Naar eigen zeggen was Poetin al vroeg geïnteresseerd in spionage. Daarom meldde hij zich in 1975 na zijn studie Rechten aan bij een KGB-school. Na een intensieve opleiding startte Poetin met contraspionage, waarna hij werd overgeplaatst naar de KGB-tak die gespecialiseerd is in internationale spionage. Daar moest hij de belangen van de Sovjet-Unie behartigen en politieke, technische en wetenschappelijke informatie verzamelen.
Uitgezonden naar Oost-Duitsland
Van 1985 tot 1990 werkte Poetin in Dresden in Oost-Duitsland, waar hij undercover was als tolk. Het is niet zeker wat Poetin in Oost-Duitsland deed. Volgens sommige bronnen hield hij alleen de media in de gaten en verzamelde hij krantenknipsels.

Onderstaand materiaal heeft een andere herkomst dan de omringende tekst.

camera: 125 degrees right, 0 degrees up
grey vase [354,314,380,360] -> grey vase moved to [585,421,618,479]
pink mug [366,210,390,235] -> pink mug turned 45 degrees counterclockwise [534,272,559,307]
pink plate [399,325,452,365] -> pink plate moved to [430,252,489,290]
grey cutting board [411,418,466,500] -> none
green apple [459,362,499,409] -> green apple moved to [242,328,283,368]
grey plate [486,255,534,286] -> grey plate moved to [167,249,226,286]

Volgens anderen rekruteerde hij Duitse spionnen voor de KGB – en sommigen geloven zelfs dat hij samenwerkte met de terreurgroep Rote Armee Fraktion.
Toen in 1991 de Sovjet-Unie ophield te bestaan, stopte Poetin bij de KGB. De jaren daarna werkte hij als adviseur voor de burgemeester van Sint-Petersburg, totdat hij onderdeel werd van de staf van president Boris Jeltsin. Hier werkte hij zich langzaam maar zeker omhoog, en toen Jeltsin in 1999 aftrad, nam Poetin de macht over.